Compression
Written by Isaac Van Doren
Notes
- I don’t forsee this code needing to depend on any other chapters or libraries.
- I have an implementation that mostly works, but there are some bugs that need to be ironed out.
Outline
Intro
- Compression is extremely useful.
- It is used in many domains like web servers, file storage, etc.
- One ubiquitous compression tool is GZIP.
- One of the core components of GZIP is the LZ77 compression algorithm.
- LZ77 is simple yet powerful.
- We will implement LZ77 in this chapter.
LZ77
- LZ77 is a sliding window algorithm.
- There is a search buffer and a lookahead buffer. The search buffer contains the bytes that will be searched for matches and the lookahead buffer is the piece of data currently being compressed.
- When the beginning of the look ahead buffer matches a segment of bytes somewhere in the search buffer, the lookahead buffer will be “slid” to exclude the match.
- The match can then be represented as three values: the offset to locate the match in the search buffer, the length of the match, and the next character following the match.
- This triple will then be appended to the compressed output so far.

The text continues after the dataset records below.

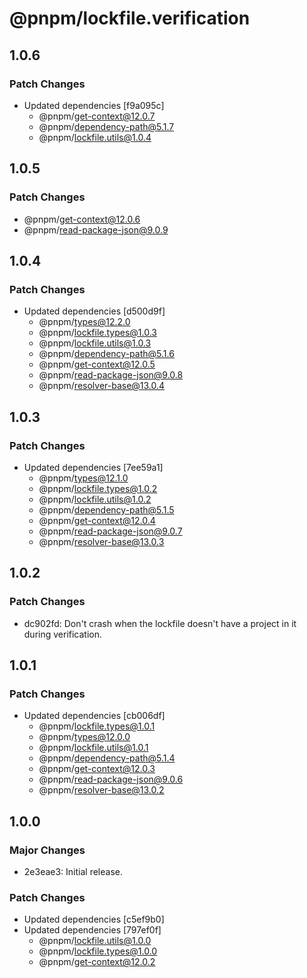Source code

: # @pnpm/lockfile.verification

## 1.0.6

### Patch Changes

- Updated dependencies [f9a095c]
  - @pnpm/get-context@12.0.7
  - @pnpm/dependency-path@5.1.7
  - @pnpm/lockfile.utils@1.0.4

## 1.0.5

### Patch Changes

- @pnpm/get-context@12.0.6
- @pnpm/read-package-json@9.0.9

## 1.0.4

### Patch Changes

- Updated dependencies [d500d9f]
  - @pnpm/types@12.2.0
  - @pnpm/lockfile.types@1.0.3
  - @pnpm/lockfile.utils@1.0.3
  - @pnpm/dependency-path@5.1.6
  - @pnpm/get-context@12.0.5
  - @pnpm/read-package-json@9.0.8
  - @pnpm/resolver-base@13.0.4

## 1.0.3

### Patch Changes

- Updated dependencies [7ee59a1]
  - @pnpm/types@12.1.0
  - @pnpm/lockfile.types@1.0.2
  - @pnpm/lockfile.utils@1.0.2
  - @pnpm/dependency-path@5.1.5
  - @pnpm/get-context@12.0.4
  - @pnpm/read-package-json@9.0.7
  - @pnpm/resolver-base@13.0.3

## 1.0.2

### Patch Changes

- dc902fd: Don't crash when the lockfile doesn't have a project in it during verification.

## 1.0.1

### Patch Changes

- Updated dependencies [cb006df]
  - @pnpm/lockfile.types@1.0.1
  - @pnpm/types@12.0.0
  - @pnpm/lockfile.utils@1.0.1
  - @pnpm/dependency-path@5.1.4
  - @pnpm/get-context@12.0.3
  - @pnpm/read-package-json@9.0.6
  - @pnpm/resolver-base@13.0.2

## 1.0.0

### Major Changes

- 2e3eae3: Initial release.

### Patch Changes

- Updated dependencies [c5ef9b0]
- Updated dependencies [797ef0f]
  - @pnpm/lockfile.utils@1.0.0
  - @pnpm/lockfile.types@1.0.0
  - @pnpm/get-context@12.0.2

- When the beginning of the look ahead buffer does not match anything in the search buffer, the offset and length will both be 0 and only the next character will be used.
- We will use a direct encoding of the triples into bytes. Note that this is not super space efficient, and is where Huffman Coding comes in.
Sliding
- The sliding window aspect of this algorithm means that it is possible to do streaming of both encoding and decoding. We will not do this in our implementation however.
Roc Details
- First we will implement encoding to a list of triples followed by decoding into the original input.
- We can test the algorithm by encoding and decoding the same input and then validating that the result equals the original input.
- We can then implement encoding the list of triples to a list of bytes and the decoding of bytes into triples. (Or maybe this should all be done in one pass in the end for performance?)